Aim: Arrange the lines of the records as a JSON list of strings, one string per line with blank lines omitted, starting with the first line of the records and going on through the line that contains "scientific name: Pedicularis densiflora". Include no lines beyond that point.

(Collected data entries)
• • •

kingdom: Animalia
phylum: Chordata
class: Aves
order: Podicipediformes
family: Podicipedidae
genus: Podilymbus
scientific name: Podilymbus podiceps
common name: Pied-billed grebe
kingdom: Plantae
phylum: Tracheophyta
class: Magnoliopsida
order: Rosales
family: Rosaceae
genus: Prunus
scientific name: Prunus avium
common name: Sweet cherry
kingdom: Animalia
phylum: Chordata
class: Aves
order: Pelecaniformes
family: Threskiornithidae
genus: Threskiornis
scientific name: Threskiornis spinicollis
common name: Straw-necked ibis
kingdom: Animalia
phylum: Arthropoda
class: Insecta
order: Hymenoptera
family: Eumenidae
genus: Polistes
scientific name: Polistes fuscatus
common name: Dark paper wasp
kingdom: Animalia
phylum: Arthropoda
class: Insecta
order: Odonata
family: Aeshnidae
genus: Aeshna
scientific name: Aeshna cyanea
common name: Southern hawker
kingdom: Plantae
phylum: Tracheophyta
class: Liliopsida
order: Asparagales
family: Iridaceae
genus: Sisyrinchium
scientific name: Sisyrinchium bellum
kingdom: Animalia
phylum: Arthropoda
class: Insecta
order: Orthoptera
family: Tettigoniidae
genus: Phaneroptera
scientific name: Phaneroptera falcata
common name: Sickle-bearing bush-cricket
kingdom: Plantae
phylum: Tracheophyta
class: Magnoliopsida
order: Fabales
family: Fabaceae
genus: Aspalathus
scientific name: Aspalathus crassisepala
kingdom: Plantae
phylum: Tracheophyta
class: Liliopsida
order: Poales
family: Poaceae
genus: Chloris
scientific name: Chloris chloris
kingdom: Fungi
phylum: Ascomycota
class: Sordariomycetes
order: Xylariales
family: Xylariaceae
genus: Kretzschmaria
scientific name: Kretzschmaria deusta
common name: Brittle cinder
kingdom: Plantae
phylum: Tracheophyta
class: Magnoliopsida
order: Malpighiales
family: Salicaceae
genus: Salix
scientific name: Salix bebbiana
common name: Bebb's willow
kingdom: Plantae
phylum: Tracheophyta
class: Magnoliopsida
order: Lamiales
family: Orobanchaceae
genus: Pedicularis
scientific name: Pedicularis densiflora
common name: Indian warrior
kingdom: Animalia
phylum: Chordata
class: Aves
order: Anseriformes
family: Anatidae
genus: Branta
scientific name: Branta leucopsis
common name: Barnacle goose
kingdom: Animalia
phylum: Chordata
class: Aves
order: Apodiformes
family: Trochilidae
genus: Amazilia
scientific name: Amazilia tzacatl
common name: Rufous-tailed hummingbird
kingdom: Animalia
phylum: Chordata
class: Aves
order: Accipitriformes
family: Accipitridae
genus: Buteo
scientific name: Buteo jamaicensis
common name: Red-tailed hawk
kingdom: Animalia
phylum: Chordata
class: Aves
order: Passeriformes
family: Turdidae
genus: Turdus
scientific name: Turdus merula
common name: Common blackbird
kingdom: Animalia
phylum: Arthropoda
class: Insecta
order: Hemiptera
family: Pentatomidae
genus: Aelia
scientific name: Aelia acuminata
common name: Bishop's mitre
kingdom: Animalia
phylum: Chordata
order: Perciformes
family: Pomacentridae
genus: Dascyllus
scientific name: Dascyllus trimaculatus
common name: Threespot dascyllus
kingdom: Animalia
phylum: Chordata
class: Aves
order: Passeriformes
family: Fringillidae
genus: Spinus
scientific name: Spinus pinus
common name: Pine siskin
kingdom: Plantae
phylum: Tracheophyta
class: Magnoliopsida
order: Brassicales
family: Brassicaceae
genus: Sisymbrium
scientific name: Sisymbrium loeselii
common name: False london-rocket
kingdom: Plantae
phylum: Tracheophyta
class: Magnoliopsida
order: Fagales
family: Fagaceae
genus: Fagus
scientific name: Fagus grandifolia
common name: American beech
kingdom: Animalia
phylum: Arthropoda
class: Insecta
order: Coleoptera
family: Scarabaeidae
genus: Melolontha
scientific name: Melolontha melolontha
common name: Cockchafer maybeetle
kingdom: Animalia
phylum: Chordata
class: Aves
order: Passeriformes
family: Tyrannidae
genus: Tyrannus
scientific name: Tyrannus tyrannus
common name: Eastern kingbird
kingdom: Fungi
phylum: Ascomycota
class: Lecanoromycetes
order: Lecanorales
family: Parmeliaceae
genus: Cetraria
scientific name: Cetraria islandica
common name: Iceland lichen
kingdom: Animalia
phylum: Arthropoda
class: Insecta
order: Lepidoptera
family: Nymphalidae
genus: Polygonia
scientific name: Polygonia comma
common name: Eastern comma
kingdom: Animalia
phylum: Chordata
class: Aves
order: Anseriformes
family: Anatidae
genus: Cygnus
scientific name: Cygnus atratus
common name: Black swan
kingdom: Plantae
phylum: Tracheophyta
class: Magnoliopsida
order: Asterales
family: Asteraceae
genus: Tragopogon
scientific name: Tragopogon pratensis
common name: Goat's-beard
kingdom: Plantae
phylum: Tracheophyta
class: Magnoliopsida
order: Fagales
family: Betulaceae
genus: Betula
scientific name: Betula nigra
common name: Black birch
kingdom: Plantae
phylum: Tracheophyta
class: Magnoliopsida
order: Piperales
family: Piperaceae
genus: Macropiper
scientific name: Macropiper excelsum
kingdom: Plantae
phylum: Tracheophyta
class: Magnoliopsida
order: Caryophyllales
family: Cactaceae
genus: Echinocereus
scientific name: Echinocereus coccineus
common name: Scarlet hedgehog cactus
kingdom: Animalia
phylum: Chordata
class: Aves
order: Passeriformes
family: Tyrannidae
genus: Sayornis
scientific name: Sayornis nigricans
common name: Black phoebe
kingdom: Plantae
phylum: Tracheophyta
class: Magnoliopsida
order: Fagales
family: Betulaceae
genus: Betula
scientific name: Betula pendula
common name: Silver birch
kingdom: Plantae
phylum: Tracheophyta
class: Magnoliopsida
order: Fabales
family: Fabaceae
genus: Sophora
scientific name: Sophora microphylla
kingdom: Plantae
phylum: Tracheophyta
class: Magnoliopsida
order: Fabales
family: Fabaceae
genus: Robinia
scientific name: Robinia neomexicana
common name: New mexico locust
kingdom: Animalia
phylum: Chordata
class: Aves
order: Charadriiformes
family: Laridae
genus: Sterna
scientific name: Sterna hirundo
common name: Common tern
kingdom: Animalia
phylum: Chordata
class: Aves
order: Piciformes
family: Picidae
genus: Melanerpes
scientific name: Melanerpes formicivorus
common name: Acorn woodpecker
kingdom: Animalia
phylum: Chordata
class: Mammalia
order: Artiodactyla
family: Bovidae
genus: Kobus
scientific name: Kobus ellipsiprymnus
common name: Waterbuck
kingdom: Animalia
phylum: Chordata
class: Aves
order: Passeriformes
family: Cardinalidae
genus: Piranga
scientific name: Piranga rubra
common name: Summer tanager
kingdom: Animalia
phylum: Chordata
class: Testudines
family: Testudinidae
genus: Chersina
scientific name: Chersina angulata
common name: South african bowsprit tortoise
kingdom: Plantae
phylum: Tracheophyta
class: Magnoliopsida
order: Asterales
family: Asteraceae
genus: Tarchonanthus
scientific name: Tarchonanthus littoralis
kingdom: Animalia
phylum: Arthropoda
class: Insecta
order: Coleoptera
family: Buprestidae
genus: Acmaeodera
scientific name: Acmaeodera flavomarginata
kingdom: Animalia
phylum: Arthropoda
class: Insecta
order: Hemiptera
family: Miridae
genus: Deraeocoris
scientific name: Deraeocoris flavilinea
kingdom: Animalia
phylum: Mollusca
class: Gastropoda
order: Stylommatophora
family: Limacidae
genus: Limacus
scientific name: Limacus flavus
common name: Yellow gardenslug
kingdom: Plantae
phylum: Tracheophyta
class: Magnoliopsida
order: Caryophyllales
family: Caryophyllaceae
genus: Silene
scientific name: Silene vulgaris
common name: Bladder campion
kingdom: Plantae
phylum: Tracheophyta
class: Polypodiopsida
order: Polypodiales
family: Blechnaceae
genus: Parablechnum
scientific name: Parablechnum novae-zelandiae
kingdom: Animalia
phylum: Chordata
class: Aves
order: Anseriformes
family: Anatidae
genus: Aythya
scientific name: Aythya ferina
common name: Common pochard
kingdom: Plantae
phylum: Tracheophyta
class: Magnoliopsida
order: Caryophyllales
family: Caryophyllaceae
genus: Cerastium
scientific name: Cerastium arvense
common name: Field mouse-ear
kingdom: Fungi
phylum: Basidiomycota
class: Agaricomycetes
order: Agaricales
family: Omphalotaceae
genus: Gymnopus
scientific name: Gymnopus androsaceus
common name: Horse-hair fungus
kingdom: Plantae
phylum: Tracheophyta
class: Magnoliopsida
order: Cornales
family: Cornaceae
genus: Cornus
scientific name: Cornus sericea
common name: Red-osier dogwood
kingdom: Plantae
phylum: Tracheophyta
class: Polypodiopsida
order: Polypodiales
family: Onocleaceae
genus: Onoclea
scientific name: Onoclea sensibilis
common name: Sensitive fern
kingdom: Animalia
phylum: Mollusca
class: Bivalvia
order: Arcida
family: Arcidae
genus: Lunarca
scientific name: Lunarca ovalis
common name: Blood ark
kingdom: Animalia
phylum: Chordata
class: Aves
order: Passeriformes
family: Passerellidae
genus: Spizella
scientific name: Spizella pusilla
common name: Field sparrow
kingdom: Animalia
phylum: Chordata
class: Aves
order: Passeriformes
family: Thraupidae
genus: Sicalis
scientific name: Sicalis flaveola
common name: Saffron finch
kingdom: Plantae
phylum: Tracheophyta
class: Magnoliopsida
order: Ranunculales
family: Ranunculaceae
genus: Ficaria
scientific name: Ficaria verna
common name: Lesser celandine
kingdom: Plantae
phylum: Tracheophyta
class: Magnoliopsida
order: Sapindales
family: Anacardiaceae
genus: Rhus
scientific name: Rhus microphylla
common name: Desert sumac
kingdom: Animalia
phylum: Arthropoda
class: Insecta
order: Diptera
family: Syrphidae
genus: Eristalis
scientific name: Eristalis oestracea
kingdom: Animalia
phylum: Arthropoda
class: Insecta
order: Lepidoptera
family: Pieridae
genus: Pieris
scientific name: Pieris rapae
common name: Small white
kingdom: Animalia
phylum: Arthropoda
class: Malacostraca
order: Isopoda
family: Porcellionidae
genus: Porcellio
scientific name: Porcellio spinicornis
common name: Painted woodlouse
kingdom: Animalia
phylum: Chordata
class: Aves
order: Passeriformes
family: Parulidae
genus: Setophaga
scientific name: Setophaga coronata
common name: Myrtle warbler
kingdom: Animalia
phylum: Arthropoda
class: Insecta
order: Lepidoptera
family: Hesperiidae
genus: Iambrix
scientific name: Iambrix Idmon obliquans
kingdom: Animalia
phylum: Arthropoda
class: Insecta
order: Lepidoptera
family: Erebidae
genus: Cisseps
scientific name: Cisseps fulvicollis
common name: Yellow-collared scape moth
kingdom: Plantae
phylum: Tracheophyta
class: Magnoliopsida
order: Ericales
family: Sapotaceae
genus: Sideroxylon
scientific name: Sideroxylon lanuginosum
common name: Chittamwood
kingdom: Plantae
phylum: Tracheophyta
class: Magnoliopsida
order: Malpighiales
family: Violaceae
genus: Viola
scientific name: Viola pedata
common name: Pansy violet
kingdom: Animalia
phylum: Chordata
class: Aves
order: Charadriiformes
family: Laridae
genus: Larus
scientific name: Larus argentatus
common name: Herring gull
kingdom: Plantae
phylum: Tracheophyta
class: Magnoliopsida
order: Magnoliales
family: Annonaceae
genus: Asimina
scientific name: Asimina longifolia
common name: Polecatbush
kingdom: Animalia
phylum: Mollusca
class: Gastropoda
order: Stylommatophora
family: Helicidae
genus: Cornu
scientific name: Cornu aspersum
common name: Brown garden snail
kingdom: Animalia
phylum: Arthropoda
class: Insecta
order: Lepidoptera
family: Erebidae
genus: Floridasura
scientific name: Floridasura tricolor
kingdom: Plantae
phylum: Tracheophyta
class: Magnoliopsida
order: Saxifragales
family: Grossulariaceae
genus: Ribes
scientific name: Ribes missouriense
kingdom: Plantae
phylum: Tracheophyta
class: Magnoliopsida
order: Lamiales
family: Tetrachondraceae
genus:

• • •

Final result:
[
  "kingdom: Animalia",
  "phylum: Chordata",
  "class: Aves",
  "order: Podicipediformes",
  "family: Podicipedidae",
  "genus: Podilymbus",
  "scientific name: Podilymbus podiceps",
  "common name: Pied-billed grebe",
  "kingdom: Plantae",
  "phylum: Tracheophyta",
  "class: Magnoliopsida",
  "order: Rosales",
  "family: Rosaceae",
  "genus: Prunus",
  "scientific name: Prunus avium",
  "common name: Sweet cherry",
  "kingdom: Animalia",
  "phylum: Chordata",
  "class: Aves",
  "order: Pelecaniformes",
  "family: Threskiornithidae",
  "genus: Threskiornis",
  "scientific name: Threskiornis spinicollis",
  "common name: Straw-necked ibis",
  "kingdom: Animalia",
  "phylum: Arthropoda",
  "class: Insecta",
  "order: Hymenoptera",
  "family: Eumenidae",
  "genus: Polistes",
  "scientific name: Polistes fuscatus",
  "common name: Dark paper wasp",
  "kingdom: Animalia",
  "phylum: Arthropoda",
  "class: Insecta",
  "order: Odonata",
  "family: Aeshnidae",
  "genus: Aeshna",
  "scientific name: Aeshna cyanea",
  "common name: Southern hawker",
  "kingdom: Plantae",
  "phylum: Tracheophyta",
  "class: Liliopsida",
  "order: Asparagales",
  "family: Iridaceae",
  "genus: Sisyrinchium",
  "scientific name: Sisyrinchium bellum",
  "kingdom: Animalia",
  "phylum: Arthropoda",
  "class: Insecta",
  "order: Orthoptera",
  "family: Tettigoniidae",
  "genus: Phaneroptera",
  "scientific name: Phaneroptera falcata",
  "common name: Sickle-bearing bush-cricket",
  "kingdom: Plantae",
  "phylum: Tracheophyta",
  "class: Magnoliopsida",
  "order: Fabales",
  "family: Fabaceae",
  "genus: Aspalathus",
  "scientific name: Aspalathus crassisepala",
  "kingdom: Plantae",
  "phylum: Tracheophyta",
  "class: Liliopsida",
  "order: Poales",
  "family: Poaceae",
  "genus: Chloris",
  "scientific name: Chloris chloris",
  "kingdom: Fungi",
  "phylum: Ascomycota",
  "class: Sordariomycetes",
  "order: Xylariales",
  "family: Xylariaceae",
  "genus: Kretzschmaria",
  "scientific name: Kretzschmaria deusta",
  "common name: Brittle cinder",
  "kingdom: Plantae",
  "phylum: Tracheophyta",
  "class: Magnoliopsida",
  "order: Malpighiales",
  "family: Salicaceae",
  "genus: Salix",
  "scientific name: Salix bebbiana",
  "common name: Bebb's willow",
  "kingdom: Plantae",
  "phylum: Tracheophyta",
  "class: Magnoliopsida",
  "order: Lamiales",
  "family: Orobanchaceae",
  "genus: Pedicularis",
  "scientific name: Pedicularis densiflora"
]